Digital signatures have always looked very promising and are
even accepted by law in certain countries. These signatures
are based on encryption-decryption using a unique key pair
called public key and private key. The fundamental principle
being that any data encrypted or protected using one key of
the pair can only be decrypted or opened using the other key.
There are also algorithmic standards that ensure this mathematically.
The public key makes up the digital certificate. This certificate
is used to sign and send data to the certificate owner, who
can then open it using the private key held only by him. No
one else can access the data. PKI (Public Key Infrastructure)
is a common term used for digital signatures and associated
infrastructure required for its maintenance.
Despite this, the use of digital signatures has been more
or less restricted to client-server authentication for websites
or digitally signed e-mails. The advent of the recent XML
(Extensible Markup Language) standard for digital signatures
and PKI based smart cards and tokens promise to make digital
signatures a viable technology for the masses.
The X-cellent option
The most important reasons for the increasing popularity of
XML are that it is text-based, can easily represent hierarchical
data to any level and is extensible. All systems are willing
to accept a text-based message in XML, which does not carry
anything proprietary from the sender. Thus, a client using
a Windows machine on an Intel processor can easily send XML
messages to a banks Linux server running on a RISC processor.
The XML standard for digital signature is a W3C recommendation
RFC-3275. This document specifies the rules and syntax for
using digital signatures in XML. Two or more parties who are
XML-enabled, can agree to use this standard and start recognising
digitally signed messages from each other. Compare this with
a scenario where a bank (using, say, a solution from Baltimore)

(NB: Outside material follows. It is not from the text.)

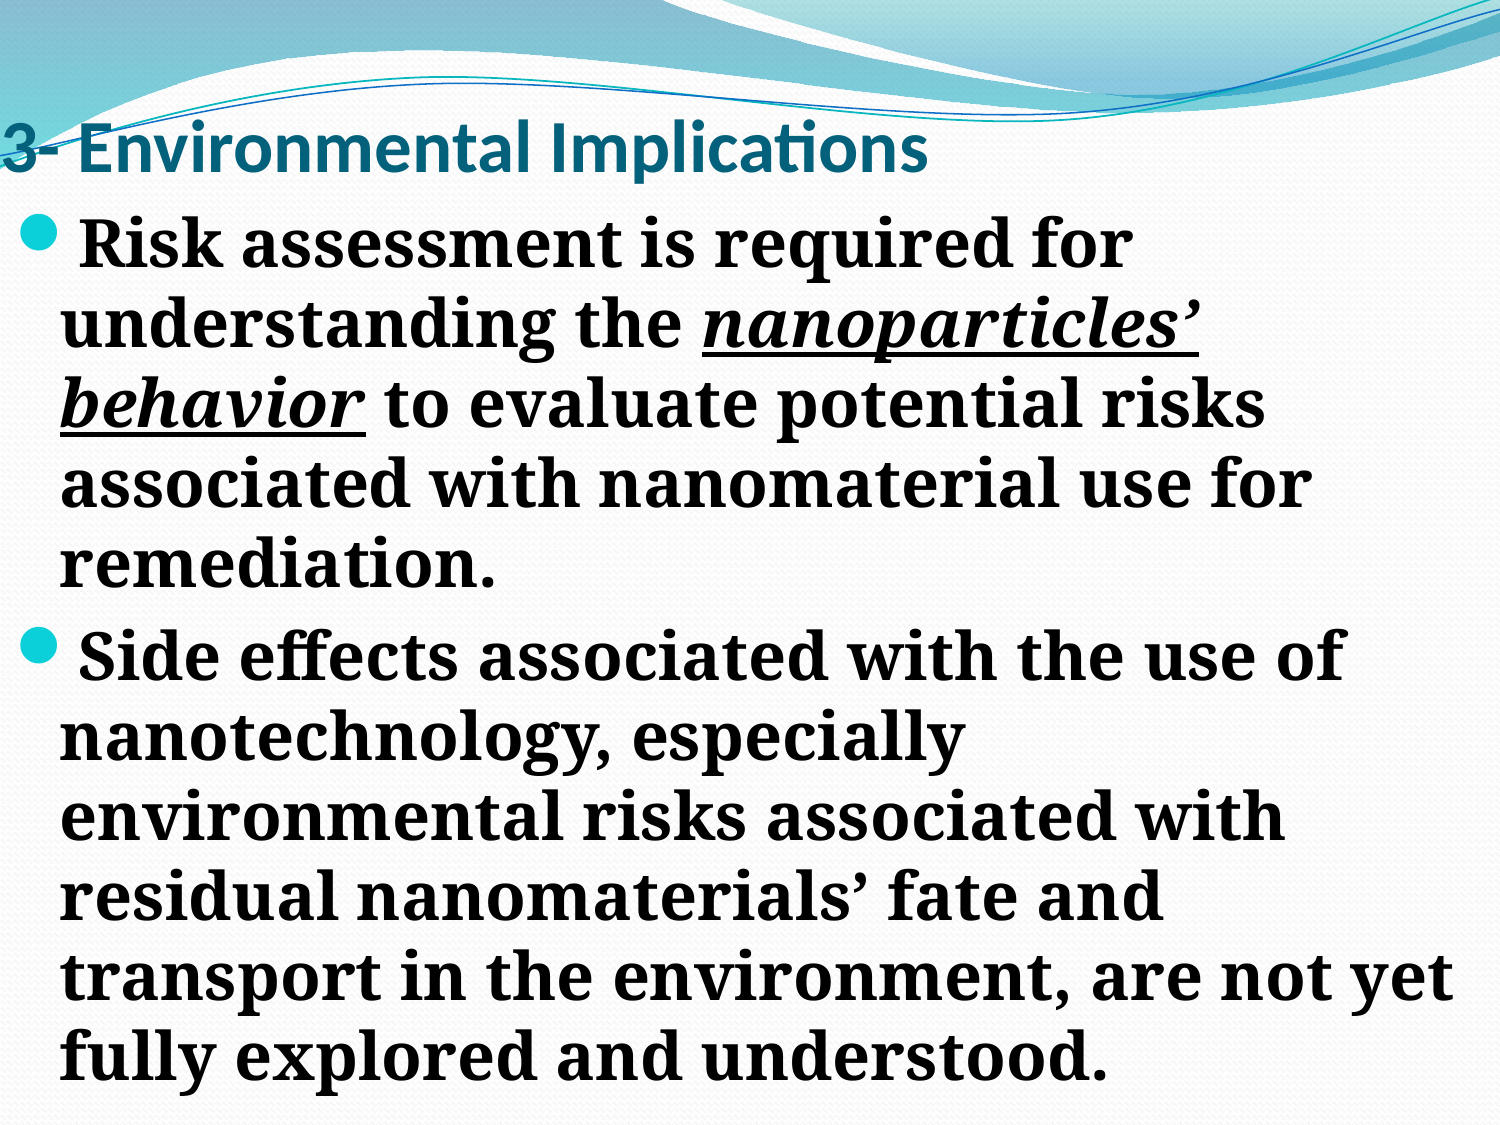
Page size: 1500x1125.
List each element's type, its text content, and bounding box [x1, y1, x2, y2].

title 3- Environmental Implications [0, 62, 1500, 99]
list Risk assessment is required for understanding the nanoparticles’ behavior to evaluate potential risks associated with nanomaterial use for remediation. Side effects associated with the use of nanotechnology, especially environmental risks associated with residual nanomaterials’ fate and transport in the environment, are not yet fully explored and understood. [0, 99, 1500, 1125]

wants to send an e-transaction to another bank (using a Verisign
solution) or a client (using his vendors solution) wants
to send a message to his bank. All use the standard digital
signature algorithms known and recognised by each other, but
still cannot exchange any messages, since a messaging standard
acceptable to all is missing. Each party has to agree with
the other for it to work. Agreeing with one means disagreement
with others or a bloated application, which soon becomes unmanageable.
Not only is the standard designed to hold digital signatures
and associated data as XML, it also takes into account concepts
like multiple signatures on a single transaction, which is
very common and critical in organisations above a certain
size. The flexible design allows data being signed to be non-XML
or outside the main
signature XML message. Compatibility is a natural advantage
in adoption of a standard, and the XML-DSIG standard promises
to do just that, with XML being the icing on the cake.
A smart alternative
Smart Cards are plastic cards or tokens with a microprocessor
or embedded memory chip. The capability to read, write, store
and process data makes them ideal for storing something like
private keys and certificates. The PKI smart cards are further
customised for the purpose of digital signatures. They often
have built-in capability of secure key-generation, signing
and encryption and are tamper evident.
Additionally, PKI smart cards require a PIN to use it. Anybody
attempting to crack into a smart card based system needs to
get the physical possession of the card as well the knowledge
of the associated PIN. This gives it an edge over traditional
password-based systems.
Major operating systems like Windows now have built-in basic
support for smart cards, which is needed by these vendors
for their products to integrate easily. Additionally, cryptographic
interfaces like
MS-CAPI (Cryptography Application Programming Interface) and
Cryptoki are now well-defined for application vendors to create
applications that utilise PKI smart cards.
The hard work is already done. Its just a matter of
time before an XML enabled financial application interfaces
directly with financial service providers like banks, to send
and perform transactions on the Net. Complex technology requires
a user-friendly application to reach the consumer.